Un signal amplifié confère un avantage considérable pour aider les scientifiques à distinguer les signaux importants et éliminer le bruit de fond. Le dispositif captera des téraoctets de données chaque minute. Le défi consiste d’une part à conserver seulement les signaux d’intérêt car l’espace de stockage est limité et, d’autre part, à identifier les signaux provenant des neutrinos. Dans les faits, de nombreux signaux courants, tels que les transmissions satellites ou encore l’allumage d’un briquet, ressemblent à des neutrinos. Si la très faible présence humaine en Antarctique limite d’autant ces bruits parasites, l’environnement lui-même participe au bruit de fond, au travers par exemple de l’électricité statique générée par le vent. De ce fait, des ingénieurs de l’Université de Chicago ont développé un logiciel de filtrage des signaux.

Grace à l’utilisation de l’interférométrie combinée à des instruments plus nombreux et plus performants, les scientifiques estiment que PUEO aura une sensibilité dix fois supérieure à ANITA. Il permettra l’étude la plus sensible des neutrinos de très haute énergie jamais réalisée et sera capable de capter des neutrinos d’un ordre de grandeur inférieure à 30 exaélectronvolts (soit 3.1019 électronvolts).
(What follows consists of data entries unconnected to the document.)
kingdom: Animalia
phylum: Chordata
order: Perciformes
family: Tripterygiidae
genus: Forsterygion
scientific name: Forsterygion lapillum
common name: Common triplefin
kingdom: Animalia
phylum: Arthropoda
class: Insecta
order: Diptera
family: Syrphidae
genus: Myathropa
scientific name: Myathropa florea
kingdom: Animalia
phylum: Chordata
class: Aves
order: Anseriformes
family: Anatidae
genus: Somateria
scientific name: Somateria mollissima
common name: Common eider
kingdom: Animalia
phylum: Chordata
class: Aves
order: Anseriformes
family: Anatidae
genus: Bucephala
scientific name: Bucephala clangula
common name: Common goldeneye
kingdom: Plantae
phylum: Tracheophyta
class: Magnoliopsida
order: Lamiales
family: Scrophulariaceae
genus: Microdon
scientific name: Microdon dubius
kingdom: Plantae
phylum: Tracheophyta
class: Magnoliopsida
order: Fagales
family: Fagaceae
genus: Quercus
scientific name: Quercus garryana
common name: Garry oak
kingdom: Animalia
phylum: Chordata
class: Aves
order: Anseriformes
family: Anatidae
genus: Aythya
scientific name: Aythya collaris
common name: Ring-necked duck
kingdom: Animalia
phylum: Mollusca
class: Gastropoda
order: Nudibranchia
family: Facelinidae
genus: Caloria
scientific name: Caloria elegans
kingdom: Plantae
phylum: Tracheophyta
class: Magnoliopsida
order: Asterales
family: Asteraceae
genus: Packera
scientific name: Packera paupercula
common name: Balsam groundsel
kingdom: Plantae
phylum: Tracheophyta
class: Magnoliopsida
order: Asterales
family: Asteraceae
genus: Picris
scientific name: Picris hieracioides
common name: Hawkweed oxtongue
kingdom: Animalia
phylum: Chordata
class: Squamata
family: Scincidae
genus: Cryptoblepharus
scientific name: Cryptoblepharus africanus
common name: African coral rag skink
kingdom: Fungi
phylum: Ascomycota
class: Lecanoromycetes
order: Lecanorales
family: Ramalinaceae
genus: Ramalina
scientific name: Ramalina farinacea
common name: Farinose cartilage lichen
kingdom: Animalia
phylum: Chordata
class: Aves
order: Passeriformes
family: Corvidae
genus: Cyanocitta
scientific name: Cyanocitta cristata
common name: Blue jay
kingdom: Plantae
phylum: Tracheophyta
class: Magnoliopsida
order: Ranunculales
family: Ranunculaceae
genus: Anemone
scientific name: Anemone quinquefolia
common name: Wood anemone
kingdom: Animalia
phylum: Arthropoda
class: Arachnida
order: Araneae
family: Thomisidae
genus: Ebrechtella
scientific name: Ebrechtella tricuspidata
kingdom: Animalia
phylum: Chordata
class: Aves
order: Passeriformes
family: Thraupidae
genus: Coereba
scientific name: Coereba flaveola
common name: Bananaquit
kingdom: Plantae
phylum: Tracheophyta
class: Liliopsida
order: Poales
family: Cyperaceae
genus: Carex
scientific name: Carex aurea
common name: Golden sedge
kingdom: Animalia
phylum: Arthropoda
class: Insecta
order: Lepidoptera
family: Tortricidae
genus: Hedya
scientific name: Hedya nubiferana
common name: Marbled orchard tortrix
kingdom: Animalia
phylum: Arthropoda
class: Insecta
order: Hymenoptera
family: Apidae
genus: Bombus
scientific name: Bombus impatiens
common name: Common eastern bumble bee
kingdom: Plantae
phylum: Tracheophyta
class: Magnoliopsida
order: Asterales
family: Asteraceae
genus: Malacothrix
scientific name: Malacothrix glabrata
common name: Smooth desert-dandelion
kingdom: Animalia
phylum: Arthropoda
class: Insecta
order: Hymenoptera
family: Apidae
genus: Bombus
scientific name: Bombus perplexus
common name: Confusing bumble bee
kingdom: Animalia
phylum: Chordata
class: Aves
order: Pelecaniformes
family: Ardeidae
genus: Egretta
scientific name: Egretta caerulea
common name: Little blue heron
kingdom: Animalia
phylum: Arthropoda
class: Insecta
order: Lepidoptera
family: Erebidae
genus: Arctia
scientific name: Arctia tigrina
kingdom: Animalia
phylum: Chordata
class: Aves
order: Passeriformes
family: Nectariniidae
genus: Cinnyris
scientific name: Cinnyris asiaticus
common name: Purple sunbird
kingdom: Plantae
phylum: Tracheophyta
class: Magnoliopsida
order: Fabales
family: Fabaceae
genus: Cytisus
Au cours des prochains mois, l’équipe construira des prototypes et finalisera la conception. La construction des différentes pièces et instruments fera intervenir les différentes institutions partenaires du programme. PUEO sera ensuite assemblé et testé à l’Université de Chicago dans une chambre à vide afin de simuler les conditions du proche espace dans lequel évoluera le module. De là, PUEO sera expédié vers une installation de la NASA à Palestine, au Texas, pour subir des tests finaux avant d’être envoyé vers son lieu de lancement en Antarctique. En fonction des conditions météorologiques, le ballon stratosphérique pourrait voler pendant un mois ou plus.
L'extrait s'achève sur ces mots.